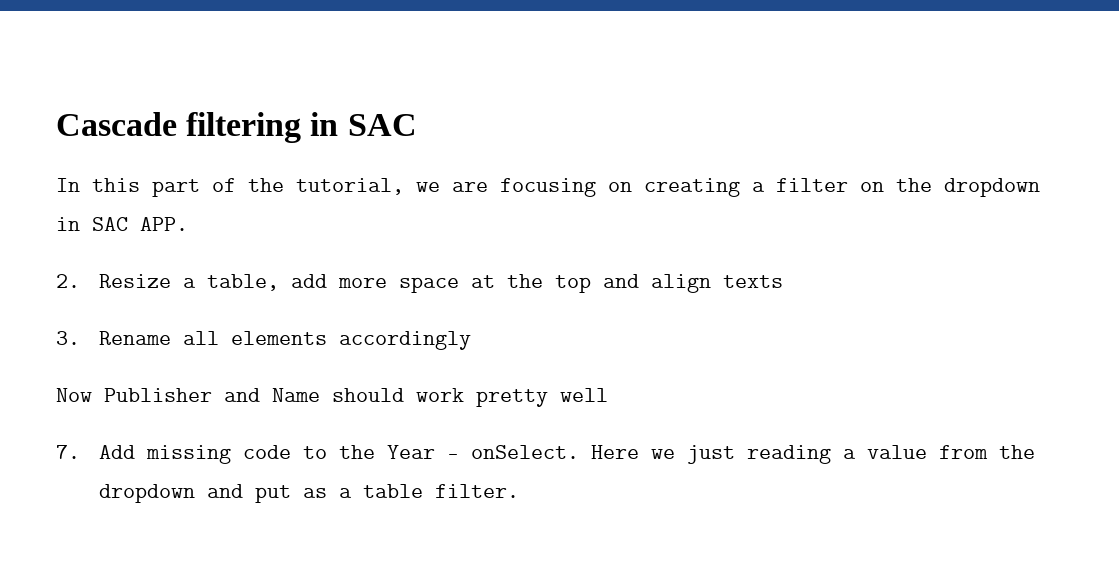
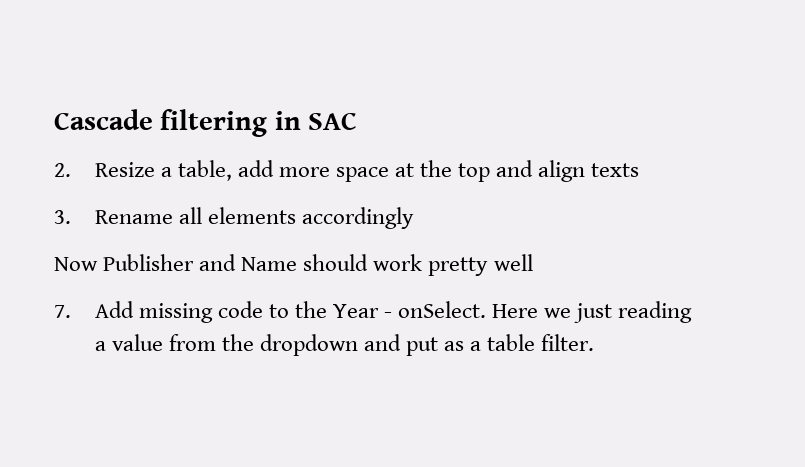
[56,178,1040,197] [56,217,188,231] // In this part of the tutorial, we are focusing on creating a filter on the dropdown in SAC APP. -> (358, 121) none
---
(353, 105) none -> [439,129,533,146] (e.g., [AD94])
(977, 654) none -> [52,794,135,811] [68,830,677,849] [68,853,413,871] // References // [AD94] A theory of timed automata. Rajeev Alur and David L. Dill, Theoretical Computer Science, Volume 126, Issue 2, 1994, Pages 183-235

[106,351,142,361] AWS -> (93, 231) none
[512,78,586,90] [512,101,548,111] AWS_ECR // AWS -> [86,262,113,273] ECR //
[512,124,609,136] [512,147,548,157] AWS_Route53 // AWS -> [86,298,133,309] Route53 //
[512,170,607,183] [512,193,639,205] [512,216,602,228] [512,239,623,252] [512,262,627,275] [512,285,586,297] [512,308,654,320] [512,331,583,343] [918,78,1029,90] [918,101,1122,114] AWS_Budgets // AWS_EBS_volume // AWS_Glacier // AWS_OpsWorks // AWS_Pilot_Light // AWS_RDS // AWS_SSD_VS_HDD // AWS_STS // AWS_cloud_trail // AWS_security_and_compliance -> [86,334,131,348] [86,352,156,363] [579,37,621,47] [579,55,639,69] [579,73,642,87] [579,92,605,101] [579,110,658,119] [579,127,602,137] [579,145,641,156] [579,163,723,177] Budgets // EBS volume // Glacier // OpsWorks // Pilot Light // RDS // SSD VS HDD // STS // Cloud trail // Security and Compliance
...
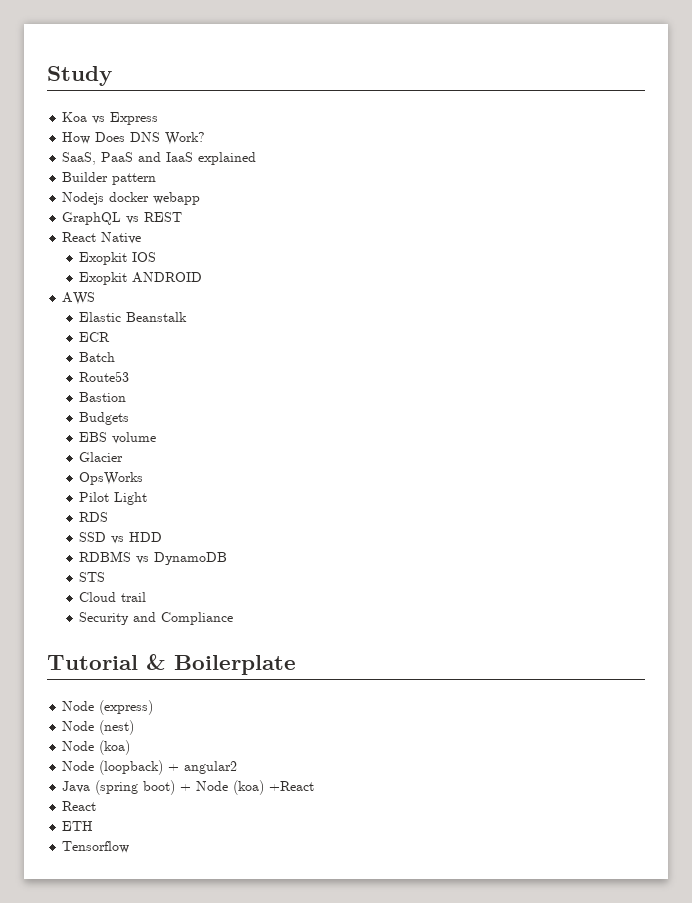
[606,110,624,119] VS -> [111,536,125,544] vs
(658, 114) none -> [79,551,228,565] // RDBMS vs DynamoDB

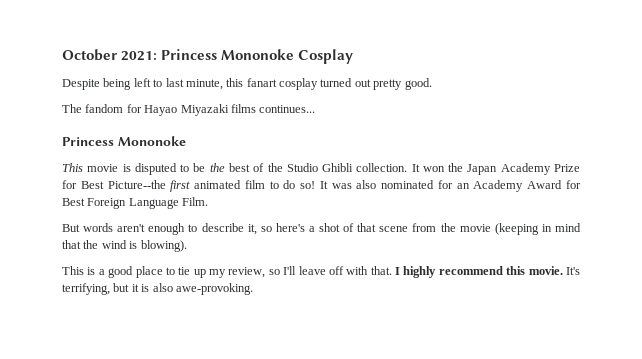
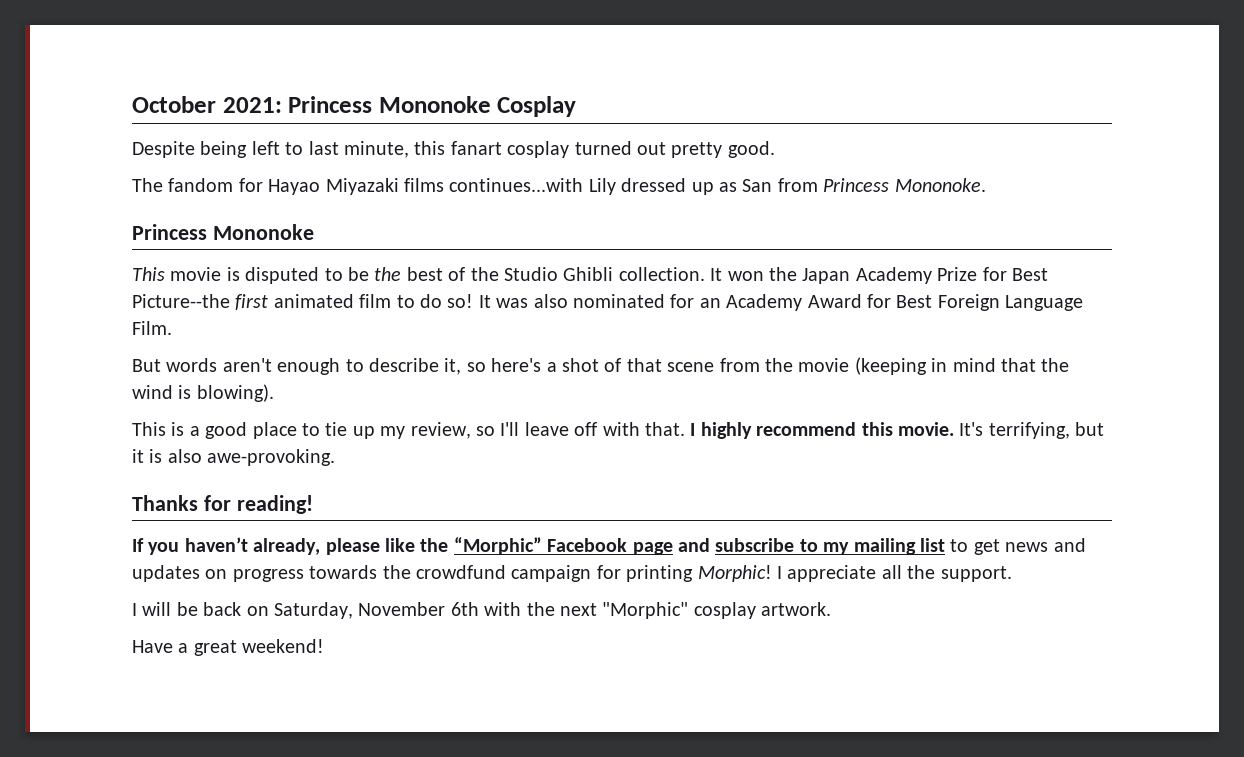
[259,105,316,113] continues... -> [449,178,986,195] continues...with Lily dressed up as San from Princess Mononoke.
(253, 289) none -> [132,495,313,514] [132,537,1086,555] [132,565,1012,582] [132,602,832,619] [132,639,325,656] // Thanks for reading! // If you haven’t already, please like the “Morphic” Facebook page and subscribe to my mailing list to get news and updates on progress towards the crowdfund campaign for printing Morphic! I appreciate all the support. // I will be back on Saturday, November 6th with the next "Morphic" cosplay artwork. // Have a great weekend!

EXERCISE AIM – Show all lines above holding "none".

SOLUTION TO THIS TASK –
[56,178,1040,197] [56,217,188,231] // In this part of the tutorial, we are focusing on creating a filter on the dropdown in SAC APP. -> (358, 121) none
(353, 105) none -> [439,129,533,146] (e.g., [AD94])
(977, 654) none -> [52,794,135,811] [68,830,677,849] [68,853,413,871] // References // [AD94] A theory of timed automata. Rajeev Alur and David L. Dill, Theoretical Computer Science, Volume 126, Issue 2, 1994, Pages 183-235
[106,351,142,361] AWS -> (93, 231) none
(658, 114) none -> [79,551,228,565] // RDBMS vs DynamoDB
(253, 289) none -> [132,495,313,514] [132,537,1086,555] [132,565,1012,582] [132,602,832,619] [132,639,325,656] // Thanks for reading! // If you haven’t already, please like the “Morphic” Facebook page and subscribe to my mailing list to get news and updates on progress towards the crowdfund campaign for printing Morphic! I appreciate all the support. // I will be back on Saturday, November 6th with the next "Morphic" cosplay artwork. // Have a great weekend!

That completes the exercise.